DATASET ENTRIES
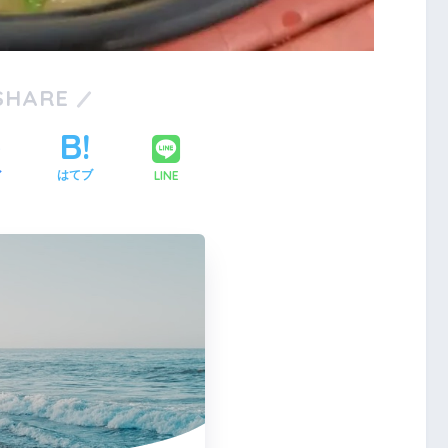
1
1
1
1
2
1
2
1
2
1
2
3
2
1
3
1
2
3
1
1
2
3
4
3
2
1
1
4
2
3
1
4
2
2
1
3
1
4
5
4
3
2
2
5
3
1
4
2
5
3
3
2
4
2
5
1
1
6
5
1
1
4
3
3
6
4
2
5
1
3
6
1
4
4
3
5
1
3
6
2
2
8
7
3
3
6
5
5
8
6
2
4
7
3
5
8
3
6
6
2
5
7
3
5
8
4
4
9
8
4
4
7
6
6
9
7
3
5
8
4
6
9
4
7
7
3
6
8
4
6
9
5
5
10
10
10
10
9
5
5
8
7
7
8
4
6
9
5
7
5
8
8
4
7
9
5
7
6
6
10
10
10
11
11
11
11
6
6
9
8
8
9
5
7
6
8
6
9
9
5
8
6
8
7
7
12
10
12
10
12
10
10
12
11
11
11
7
7
9
9
6
8
7
9
7
6
9
7
9
8
8
13
12
10
10
13
12
10
13
10
12
10
13
11
11
11
11
8
8
7
9
8
8
7
8
9
9
1
1
1
1
1
1
1
1
1
1
1
1
1
1
1
1
1
1
1
SHARE
15
14
10
10
13
12
12
15
13
14
10
12
15
10
13
13
12
14
10
12
15
11
11
11
9
9
16
15
14
13
13
16
14
10
12
15
13
16
14
14
10
13
15
13
16
12
12
11
11
11
11
11
17
16
12
12
15
14
14
17
15
13
16
12
14
17
12
15
15
14
16
12
14
17
13
13
11
11
18
17
13
13
16
15
15
18
16
12
14
17
13
15
18
13
16
16
12
15
17
13
15
18
14
14
19
18
14
14
17
16
16
19
17
13
15
18
14
16
19
14
17
17
13
16
18
14
16
19
15
15
20
19
15
15
18
17
17
20
18
14
16
19
15
17
20
15
18
18
14
17
19
15
17
20
16
16
2
2
1
1
1
1
1
2
1
1
1
2
1
1
2
1
1
1
1
1
2
1
1
2
1
1
22
21
17
17
20
19
19
22
20
16
18
21
17
19
22
17
20
20
16
19
21
17
19
22
18
18
23
22
18
18
21
20
20
23
21
17
19
22
18
20
23
18
21
21
17
20
22
18
20
23
19
19
24
23
19
19
22
21
21
24
22
18
20
23
19
21
24
19
22
22
18
21
23
19
21
24
20
20
25
24
20
20
23
22
22
25
23
19
21
24
20
22
25
20
23
23
19
22
24
20
22
25
21
21
26
25
21
21
24
23
23
26
24
20
22
25
21
23
26
21
24
24
20
23
25
21
23
26
22
22
27
26
22
22
25
24
24
27
25
21
23
26
22
24
27
22
25
25
21
24
26
22
24
27
23
23
2
2
2
2
2
2
2
2
2
2
2
2
2
2
2
2
2
2
2
2
2
2
2
2
2
2
29
28
24
24
27
26
26
29
27
23
25
28
24
26
29
24
27
27
23
26
28
24
26
29
25
25
30
29
25
25
28
27
27
30
28
24
26
29
25
27
30
25
28
28
24
27
29
25
27
30
26
26
30
26
26
29
28
28
31
29
25
27
30
26
28
31
26
29
25
28
30
26
28
31
27
27
27
27
30
29
29
30
26
28
31
27
29
27
30
26
29
27
29
28
28
28
28
31
30
27
29
28
30
28
31
27
30
28
30
29
29
29
31
28
30
29
29
28
31
29
30
30
3
2
3
3
2
3
3
LINE
ア
はてブ
31
30
31
30
31
31
31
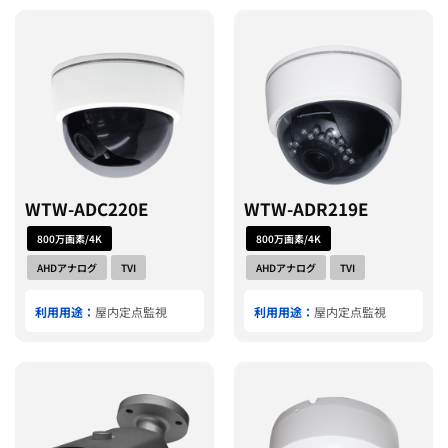
WTW-ADC220E
WTW-ADR219E
800万画素/4K
800万画素/4K
AHDアナログ
TVI
AHDアナログ
TVI
利用用途：
屋内定点監視
利用用途：
屋内定点監視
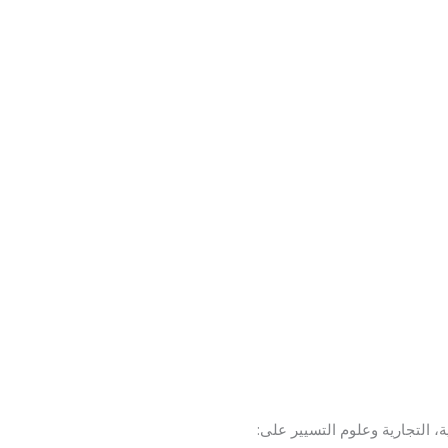
، التجارية وعلوم التسيير على:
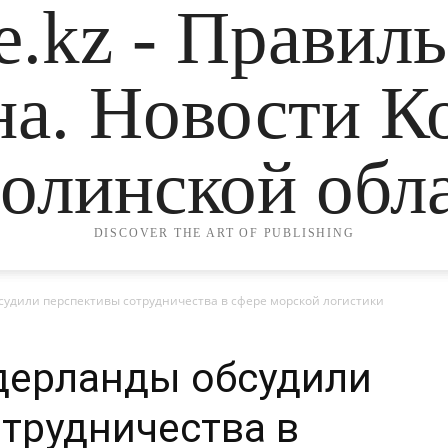
.kz - Правил
на. Новости К
олинской обла
DISCOVER THE ART OF PUBLISHING
судили перспективы сотрудничества в сфере морской логистики
дерланды обсудили
трудничества в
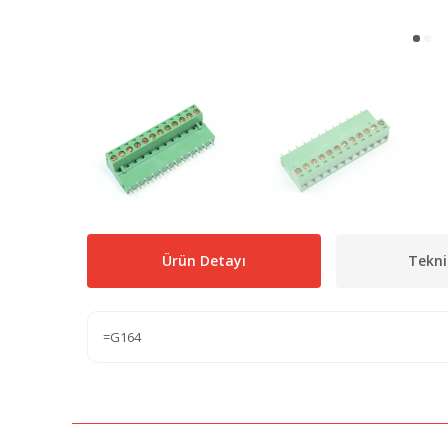
Ürün Detayı
Tekni
=G164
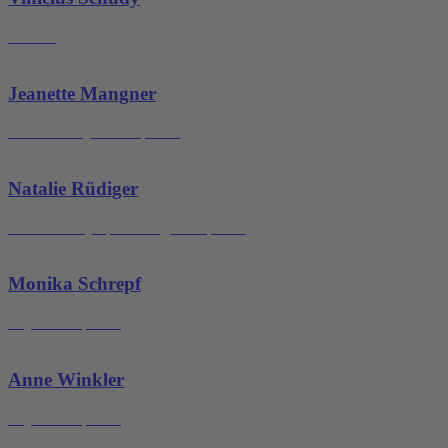
Inhaber
Jeanette Mangner
Leitende Physiotherapeutin
Natalie Rüdiger
Masseurin/Lymphdrainagetherapeutin
Monika Schrepf
Physiotherapeutin
Anne Winkler
Physiotherapeutin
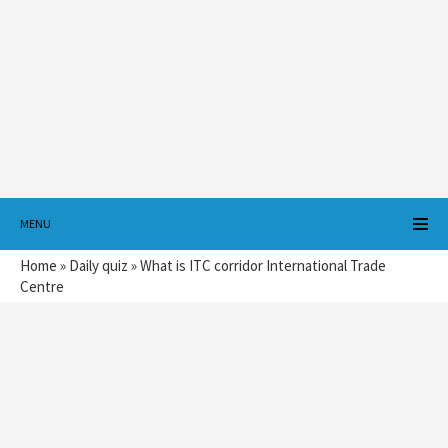
MENU
Home
»
Daily quiz
»
What is ITC corridor International Trade
Centre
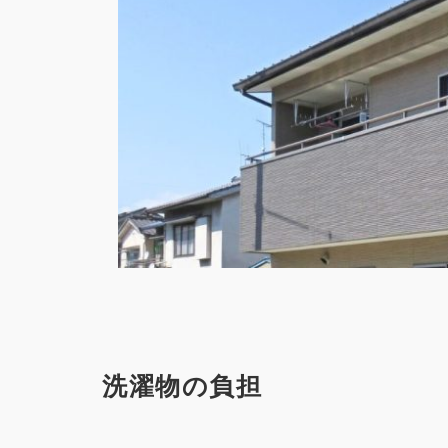
洗濯物の負担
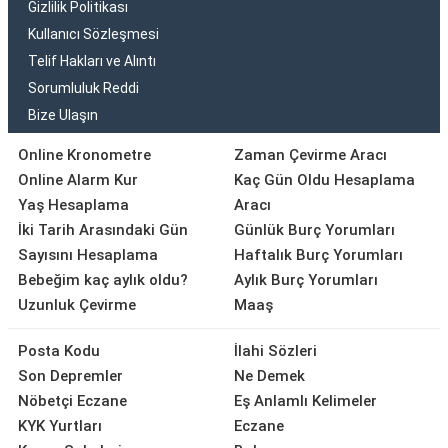
Gizlilik Politikası
Kullanıcı Sözleşmesi
Telif Hakları ve Alıntı
Sorumluluk Reddi
Bize Ulaşın
Online Kronometre
Zaman Çevirme Aracı
Online Alarm Kur
Kaç Gün Oldu Hesaplama
Yaş Hesaplama
Aracı
İki Tarih Arasındaki Gün
Günlük Burç Yorumları
Sayısını Hesaplama
Haftalık Burç Yorumları
Bebeğim kaç aylık oldu?
Aylık Burç Yorumları
Uzunluk Çevirme
Maaş
Posta Kodu
İlahi Sözleri
Son Depremler
Ne Demek
Nöbetçi Eczane
Eş Anlamlı Kelimeler
KYK Yurtları
Eczane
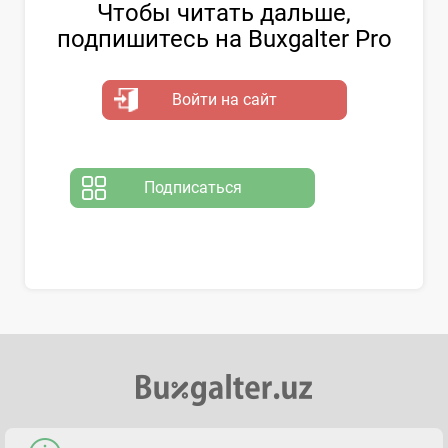
Чтобы читать дальше,
подпишитесь на Buxgalter Pro
Войти на сайт
Подписаться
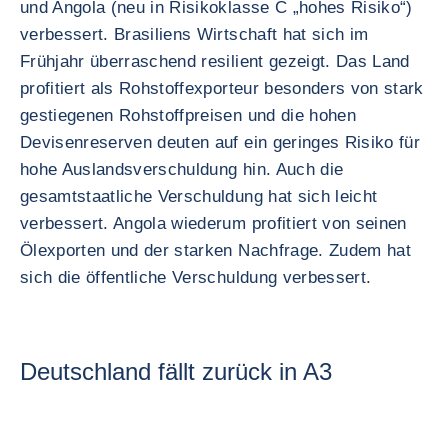
und Angola (neu in Risikoklasse C „hohes Risiko“)
verbessert. Brasiliens Wirtschaft hat sich im
Frühjahr überraschend resilient gezeigt. Das Land
profitiert als Rohstoffexporteur besonders von stark
gestiegenen Rohstoffpreisen und die hohen
Devisenreserven deuten auf ein geringes Risiko für
hohe Auslandsverschuldung hin. Auch die
gesamtstaatliche Verschuldung hat sich leicht
verbessert. Angola wiederum profitiert von seinen
Ölexporten und der starken Nachfrage. Zudem hat
sich die öffentliche Verschuldung verbessert.
Deutschland fällt zurück in A3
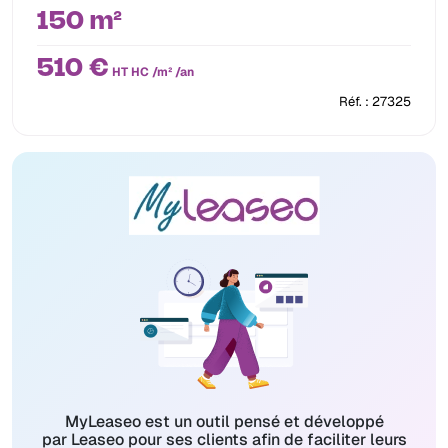
150 m²
510 €
HT HC /m² /an
Réf. : 27325
MyLeaseo est un outil pensé et développé
par Leaseo pour ses clients afin de faciliter leurs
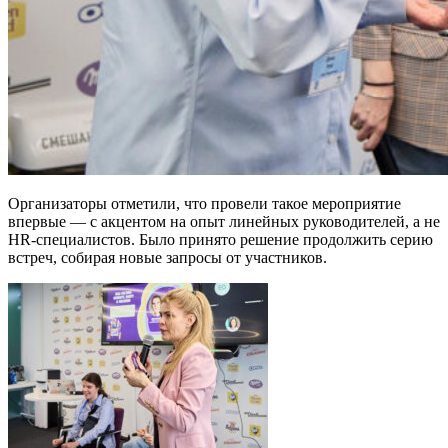
Организаторы отметили, что провели такое мероприятие
впервые — с акцентом на опыт линейных руководителей, а не
HR-специалистов. Было принято решение продолжить серию
встреч, собирая новые запросы от участников.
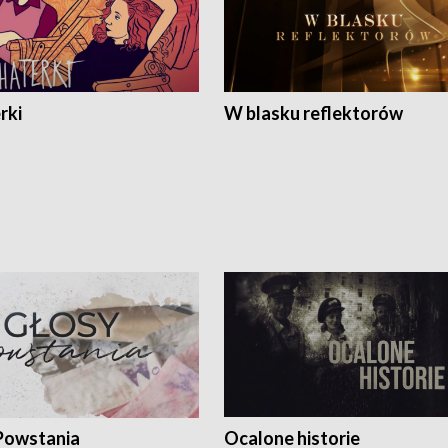
rki
W blasku reflektorów
Powstania
Ocalone historie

DIRECTIONS
Rewrite the text read from all of the records above as a JSON list of strings, with one string per line and blank lines left out. Leave the pictures out of the answer.

COMPLETED TASK
[
  "1",
  "1",
  "1",
  "1",
  "2",
  "1",
  "2",
  "1",
  "2",
  "1",
  "2",
  "3",
  "2",
  "1",
  "3",
  "1",
  "2",
  "3",
  "1",
  "1",
  "2",
  "3",
  "4",
  "3",
  "2",
  "1",
  "1",
  "4",
  "2",
  "3",
  "1",
  "4",
  "2",
  "2",
  "1",
  "3",
  "1",
  "4",
  "5",
  "4",
  "3",
  "2",
  "2",
  "5",
  "3",
  "1",
  "4",
  "2",
  "5",
  "3",
  "3",
  "2",
  "4",
  "2",
  "5",
  "1",
  "1",
  "6",
  "5",
  "1",
  "1",
  "4",
  "3",
  "3",
  "6",
  "4",
  "2",
  "5",
  "1",
  "3",
  "6",
  "1",
  "4",
  "4",
  "3",
  "5",
  "1",
  "3",
  "6",
  "2",
  "2",
  "8",
  "7",
  "3",
  "3",
  "6",
  "5",
  "5",
  "8",
  "6",
  "2",
  "4",
  "7",
  "3",
  "5",
  "8",
  "3",
  "6",
  "6",
  "2",
  "5",
  "7",
  "3",
  "5",
  "8",
  "4",
  "4",
  "9",
  "8",
  "4",
  "4",
  "7",
  "6",
  "6",
  "9",
  "7",
  "3",
  "5",
  "8",
  "4",
  "6",
  "9",
  "4",
  "7",
  "7",
  "3",
  "6",
  "8",
  "4",
  "6",
  "9",
  "5",
  "5",
  "10",
  "10",
  "10",
  "10",
  "9",
  "5",
  "5",
  "8",
  "7",
  "7",
  "8",
  "4",
  "6",
  "9",
  "5",
  "7",
  "5",
  "8",
  "8",
  "4",
  "7",
  "9",
  "5",
  "7",
  "6",
  "6",
  "10",
  "10",
  "10",
  "11",
  "11",
  "11",
  "11",
  "6",
  "6",
  "9",
  "8",
  "8",
  "9",
  "5",
  "7",
  "6",
  "8",
  "6",
  "9",
  "9",
  "5",
  "8",
  "6",
  "8",
  "7",
  "7",
  "12",
  "10",
  "12",
  "10",
  "12",
  "10",
  "10",
  "12",
  "11",
  "11",
  "11",
  "7",
  "7",
  "9",
  "9",
  "6",
  "8",
  "7",
  "9",
  "7",
  "6",
  "9",
  "7",
  "9",
  "8",
  "8",
  "13",
  "12",
  "10",
  "10",
  "13",
  "12",
  "10",
  "13",
  "10",
  "12",
  "10",
  "13",
  "11",
  "11",
  "11",
  "11",
  "8",
  "8",
  "7",
  "9",
  "8",
  "8",
  "7",
  "8",
  "9",
  "9",
  "1",
  "1",
  "1",
  "1",
  "1",
  "1",
  "1",
  "1",
  "1",
  "1",
  "1",
  "1",
  "1",
  "1",
  "1",
  "1",
  "1",
  "1",
  "1",
  "SHARE",
  "15",
  "14",
  "10",
  "10",
  "13",
  "12",
  "12",
  "15",
  "13",
  "14",
  "10",
  "12",
  "15",
  "10",
  "13",
  "13",
  "12",
  "14",
  "10",
  "12",
  "15",
  "11",
  "11",
  "11",
  "9",
  "9",
  "16",
  "15",
  "14",
  "13",
  "13",
  "16",
  "14",
  "10",
  "12",
  "15",
  "13",
  "16",
  "14",
  "14",
  "10",
  "13",
  "15",
  "13",
  "16",
  "12",
  "12",
  "11",
  "11",
  "11",
  "11",
  "11",
  "17",
  "16",
  "12",
  "12",
  "15",
  "14",
  "14",
  "17",
  "15",
  "13",
  "16",
  "12",
  "14",
  "17",
  "12",
  "15",
  "15",
  "14",
  "16",
  "12",
  "14",
  "17",
  "13",
  "13",
  "11",
  "11",
  "18",
  "17",
  "13",
  "13",
  "16",
  "15",
  "15",
  "18",
  "16",
  "12",
  "14",
  "17",
  "13",
  "15",
  "18",
  "13",
  "16",
  "16",
  "12",
  "15",
  "17",
  "13",
  "15",
  "18",
  "14",
  "14",
  "19",
  "18",
  "14",
  "14",
  "17",
  "16",
  "16",
  "19",
  "17",
  "13",
  "15",
  "18",
  "14",
  "16",
  "19",
  "14",
  "17",
  "17",
  "13",
  "16",
  "18",
  "14",
  "16",
  "19",
  "15",
  "15",
  "20",
  "19",
  "15",
  "15",
  "18",
  "17",
  "17",
  "20",
  "18",
  "14",
  "16",
  "19",
  "15",
  "17",
  "20",
  "15",
  "18",
  "18",
  "14",
  "17",
  "19",
  "15",
  "17",
  "20",
  "16",
  "16",
  "2",
  "2",
  "1",
  "1",
  "1",
  "1",
  "1",
  "2",
  "1",
  "1",
  "1",
  "2",
  "1",
  "1",
  "2",
  "1",
  "1",
  "1",
  "1",
  "1",
  "2",
  "1",
  "1",
  "2",
  "1",
  "1",
  "22",
  "21",
  "17",
  "17",
  "20",
  "19",
  "19",
  "22",
  "20",
  "16",
  "18",
  "21",
  "17",
  "19",
  "22",
  "17",
  "20",
  "20",
  "16",
  "19",
  "21",
  "17",
  "19",
  "22",
  "18",
  "18",
  "23",
  "22",
  "18",
  "18",
  "21",
  "20",
  "20",
  "23",
  "21",
  "17",
  "19",
  "22",
  "18",
  "20",
  "23",
  "18",
  "21",
  "21",
  "17",
  "20",
  "22",
  "18",
  "20",
  "23",
  "19",
  "19",
  "24",
  "23",
  "19",
  "19",
  "22",
  "21",
  "21",
  "24",
  "22",
  "18",
  "20",
  "23",
  "19",
  "21",
  "24",
  "19",
  "22",
  "22",
  "18",
  "21",
  "23",
  "19",
  "21",
  "24",
  "20",
  "20",
  "25",
  "24",
  "20",
  "20",
  "23",
  "22",
  "22",
  "25",
  "23",
  "19",
  "21",
  "24",
  "20",
  "22",
  "25",
  "20",
  "23",
  "23",
  "19",
  "22",
  "24",
  "20",
  "22",
  "25",
  "21",
  "21",
  "26",
  "25",
  "21",
  "21",
  "24",
  "23",
  "23",
  "26",
  "24",
  "20",
  "22",
  "25",
  "21",
  "23",
  "26",
  "21",
  "24",
  "24",
  "20",
  "23",
  "25",
  "21",
  "23",
  "26",
  "22",
  "22",
  "27",
  "26",
  "22",
  "22",
  "25",
  "24",
  "24",
  "27",
  "25",
  "21",
  "23",
  "26",
  "22",
  "24",
  "27",
  "22",
  "25",
  "25",
  "21",
  "24",
  "26",
  "22",
  "24",
  "27",
  "23",
  "23",
  "2",
  "2",
  "2",
  "2",
  "2",
  "2",
  "2",
  "2",
  "2",
  "2",
  "2",
  "2",
  "2",
  "2",
  "2",
  "2",
  "2",
  "2",
  "2",
  "2",
  "2",
  "2",
  "2",
  "2",
  "2",
  "2",
  "29",
  "28",
  "24",
  "24",
  "27",
  "26",
  "26",
  "29",
  "27",
  "23",
  "25",
  "28",
  "24",
  "26",
  "29",
  "24",
  "27",
  "27",
  "23",
  "26",
  "28",
  "24",
  "26",
  "29",
  "25",
  "25",
  "30",
  "29",
  "25",
  "25",
  "28",
  "27",
  "27",
  "30",
  "28",
  "24",
  "26",
  "29",
  "25",
  "27",
  "30",
  "25",
  "28",
  "28",
  "24",
  "27",
  "29",
  "25",
  "27",
  "30",
  "26",
  "26",
  "30",
  "26",
  "26",
  "29",
  "28",
  "28",
  "31",
  "29",
  "25",
  "27",
  "30",
  "26",
  "28",
  "31",
  "26",
  "29",
  "25",
  "28",
  "30",
  "26",
  "28",
  "31",
  "27",
  "27",
  "27",
  "27",
  "30",
  "29",
  "29",
  "30",
  "26",
  "28",
  "31",
  "27",
  "29",
  "27",
  "30",
  "26",
  "29",
  "27",
  "29",
  "28",
  "28",
  "28",
  "28",
  "31",
  "30",
  "27",
  "29",
  "28",
  "30",
  "28",
  "31",
  "27",
  "30",
  "28",
  "30",
  "29",
  "29",
  "29",
  "31",
  "28",
  "30",
  "29",
  "29",
  "28",
  "31",
  "29",
  "30",
  "30",
  "3",
  "2",
  "3",
  "3",
  "2",
  "3",
  "3",
  "LINE",
  "ア",
  "はてブ",
  "31",
  "30",
  "31",
  "30",
  "31",
  "31",
  "31",
  "WTW-ADC220E",
  "WTW-ADR219E",
  "800万画素/4K",
  "800万画素/4K",
  "AHDアナログ",
  "TVI",
  "AHDアナログ",
  "TVI",
  "利用用途：",
  "屋内定点監視",
  "利用用途：",
  "屋内定点監視",
  "، التجارية وعلوم التسيير على:",
  ".kz - Правил",
  "на. Новости К",
  "олинской обла",
  "DISCOVER THE ART OF PUBLISHING",
  "судили перспективы сотрудничества в сфере морской логистики",
  "дерланды обсудили",
  "трудничества в",
  "Ürün Detayı",
  "Tekni",
  "=G164",
  "Inhaber",
  "Jeanette Mangner",
  "Leitende Physiotherapeutin",
  "Natalie Rüdiger",
  "Masseurin/Lymphdrainagetherapeutin",
  "Monika Schrepf",
  "Physiotherapeutin",
  "Anne Winkler",
  "Physiotherapeutin",
  "MENU",
  "Home",
  "»",
  "Daily quiz",
  "»",
  "What is ITC corridor International Trade",
  "Centre",
  "洗濯物の負担",
  "Gizlilik Politikası",
  "Kullanıcı Sözleşmesi",
  "Telif Hakları ve Alıntı",
  "Sorumluluk Reddi",
  "Bize Ulaşın",
  "Online Kronometre",
  "Zaman Çevirme Aracı",
  "Online Alarm Kur",
  "Kaç Gün Oldu Hesaplama",
  "Yaş Hesaplama",
  "Aracı",
  "İki Tarih Arasındaki Gün",
  "Günlük Burç Yorumları",
  "Sayısını Hesaplama",
  "Haftalık Burç Yorumları",
  "Bebeğim kaç aylık oldu?",
  "Aylık Burç Yorumları",
  "Uzunluk Çevirme",
  "Maaş",
  "Posta Kodu",
  "İlahi Sözleri",
  "Son Depremler",
  "Ne Demek",
  "Nöbetçi Eczane",
  "Eş Anlamlı Kelimeler",
  "KYK Yurtları",
  "Eczane",
  "Чтобы читать дальше,",
  "подпишитесь на Buxgalter Pro",
  "Войти на сайт",
  "Подписаться",
  "und Angola (neu in Risikoklasse C „hohes Risiko“)",
  "verbessert. Brasiliens Wirtschaft hat sich im",
  "Frühjahr überraschend resilient gezeigt. Das Land",
  "profitiert als Rohstoffexporteur besonders von stark",
  "gestiegenen Rohstoffpreisen und die hohen",
  "Devisenreserven deuten auf ein geringes Risiko für",
  "hohe Auslandsverschuldung hin. Auch die",
  "gesamtstaatliche Verschuldung hat sich leicht",
  "verbessert. Angola wiederum profitiert von seinen",
  "Ölexporten und der starken Nachfrage. Zudem hat",
  "sich die öffentliche Verschuldung verbessert.",
  "Deutschland fällt zurück in A3",
  "150 m²",
  "510 €",
  "HT HC /m² /an",
  "Réf. : 27325",
  "MyLeaseo est un outil pensé et développé",
  "par Leaseo pour ses clients afin de faciliter leurs",
  "Организаторы отметили, что провели такое мероприятие",
  "впервые — с акцентом на опыт линейных руководителей, а не",
  "HR-специалистов. Было принято решение продолжить серию",
  "встреч, собирая новые запросы от участников.",
  "rki",
  "W blasku reflektorów",
  "Powstania",
  "Ocalone historie"
]